**PROVIDED RECORDS:**
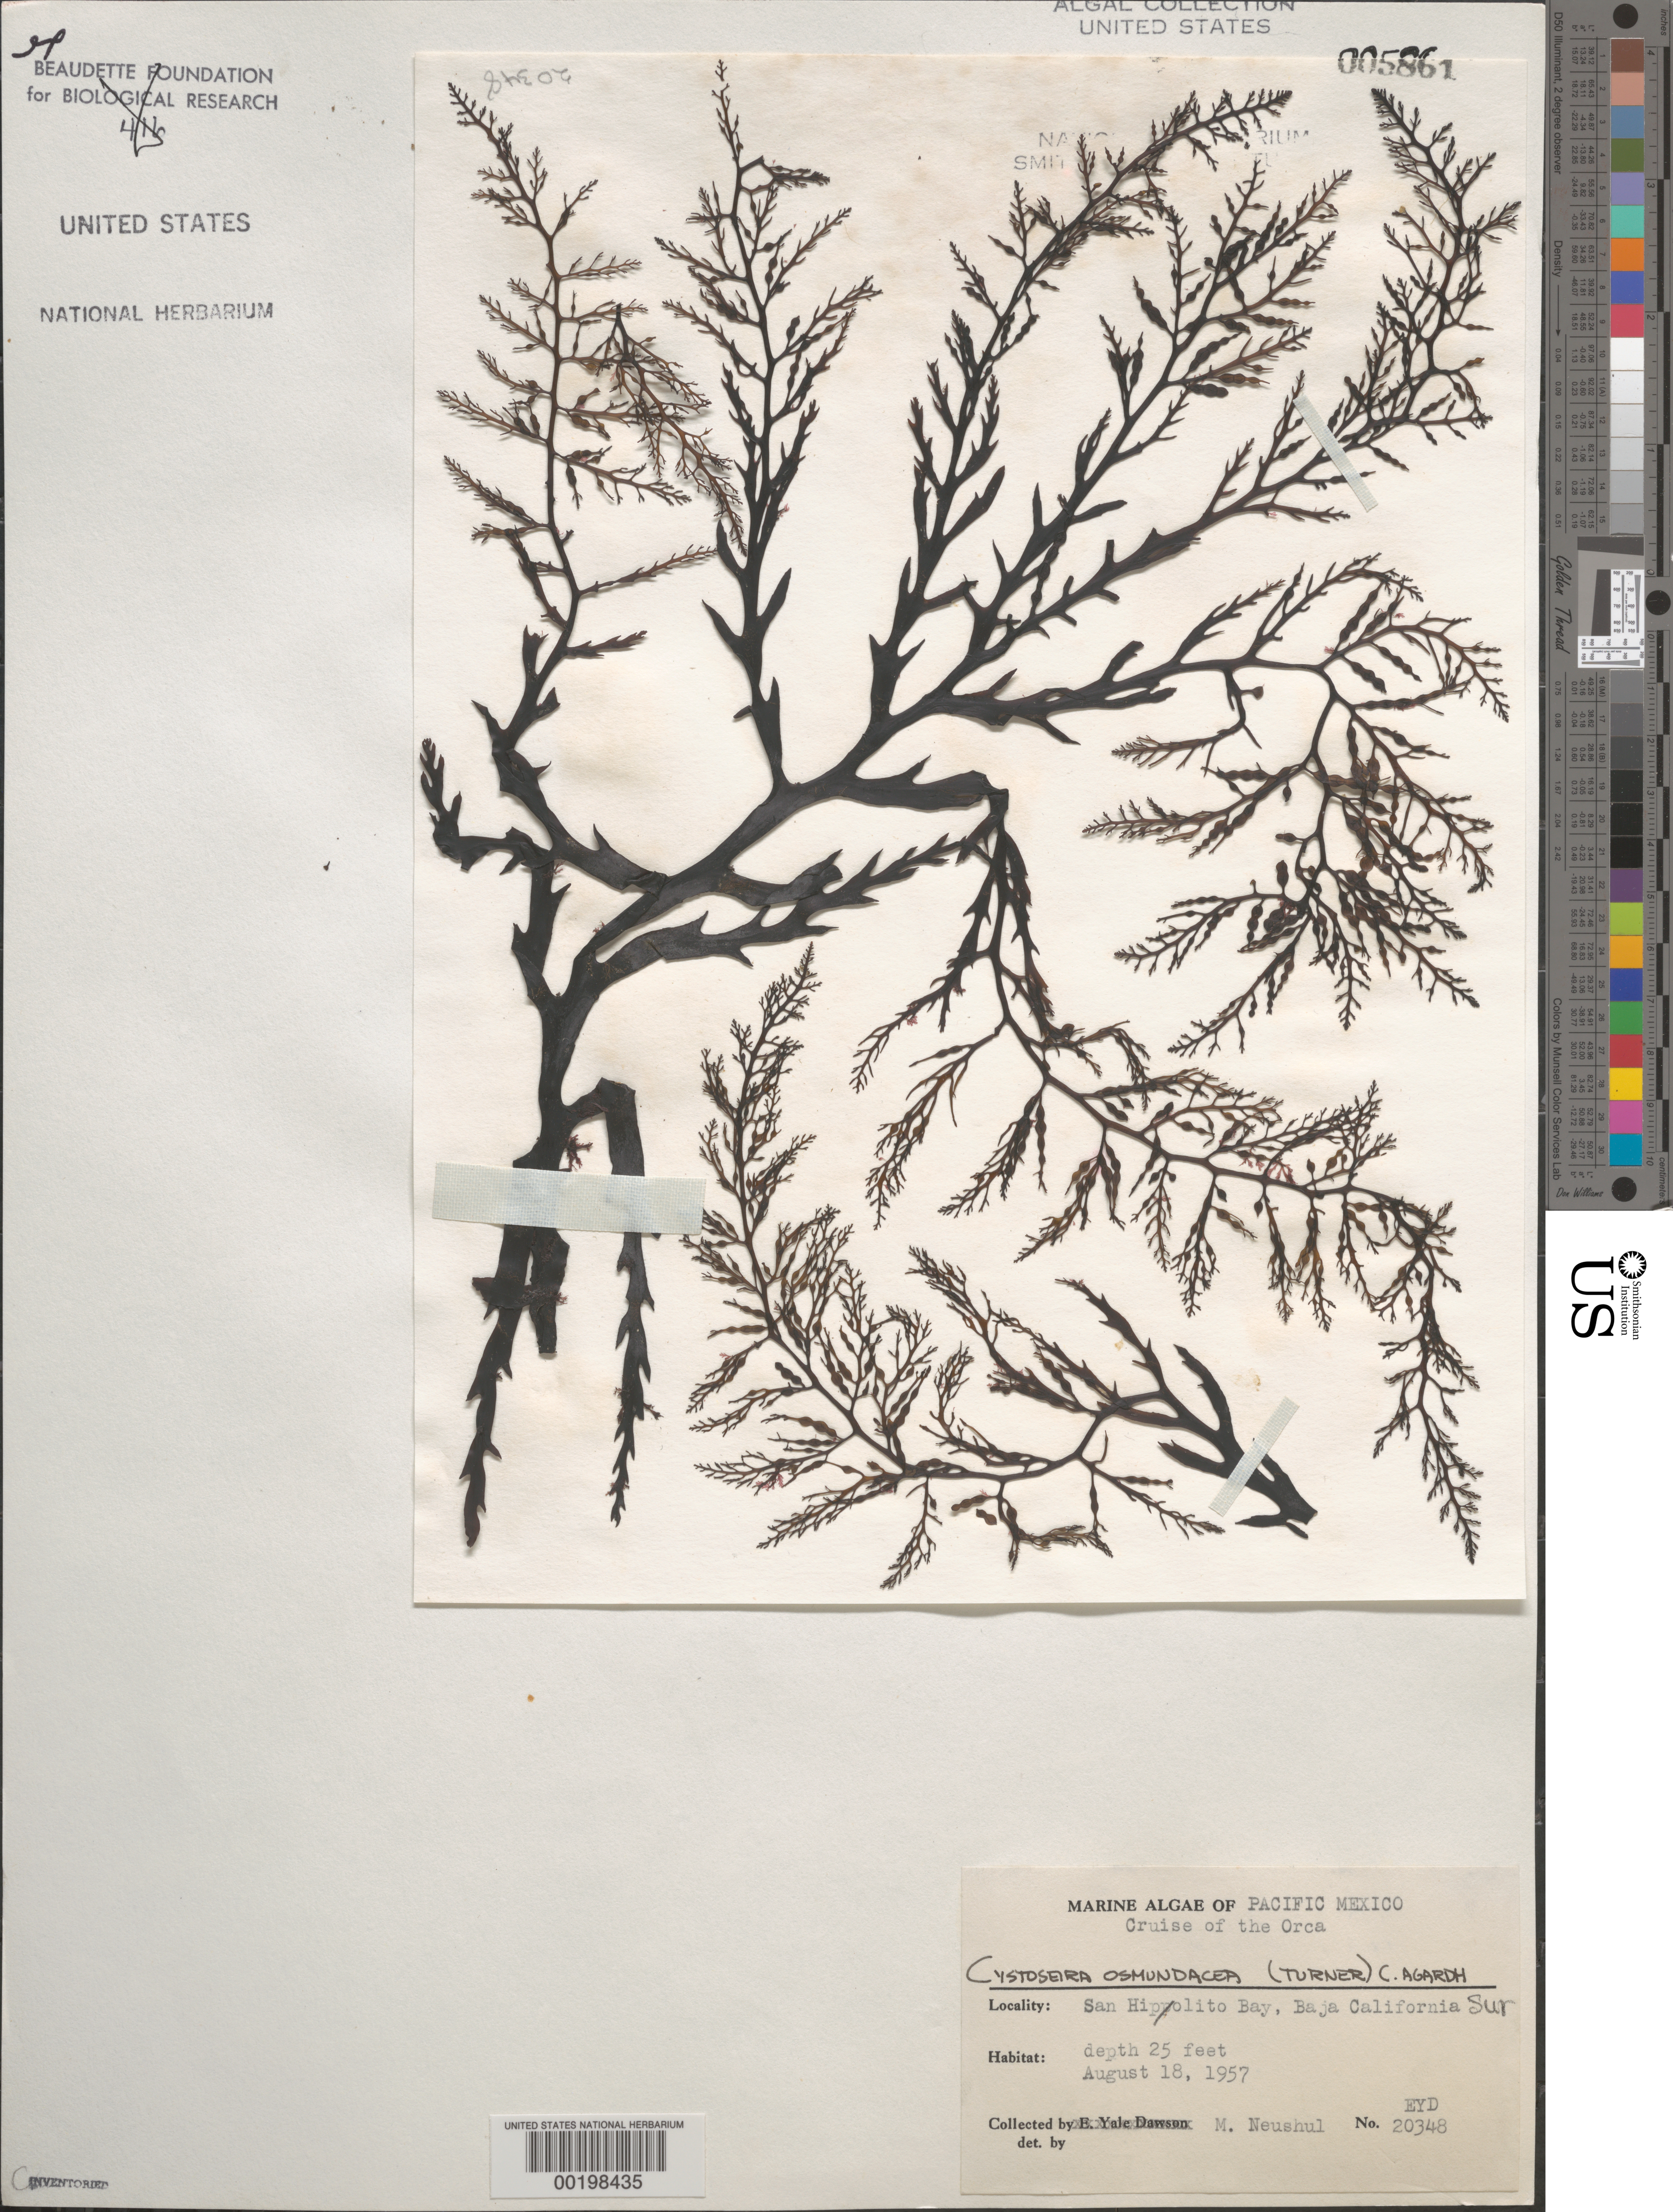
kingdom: Chromista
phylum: Ochrophyta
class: Phaeophyceae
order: Fucales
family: Sargassaceae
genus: Cystoseira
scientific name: Cystoseira osmundacea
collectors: M. Neushul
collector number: EYD 20348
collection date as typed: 18 Aug 1957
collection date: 1957-08-18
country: Mexico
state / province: Baja California Sur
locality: Bahia San Hipolito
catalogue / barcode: US 5861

**WHAT YOU NEED TO DO:** Reproduce every line of the item above verbatim, leaving out the picture.

**TASK OUTPUT:**
kingdom: Chromista
phylum: Ochrophyta
class: Phaeophyceae
order: Fucales
family: Sargassaceae
genus: Cystoseira
scientific name: Cystoseira osmundacea
collectors: M. Neushul
collector number: EYD 20348
collection date as typed: 18 Aug 1957
collection date: 1957-08-18
country: Mexico
state / province: Baja California Sur
locality: Bahia San Hipolito
catalogue / barcode: US 5861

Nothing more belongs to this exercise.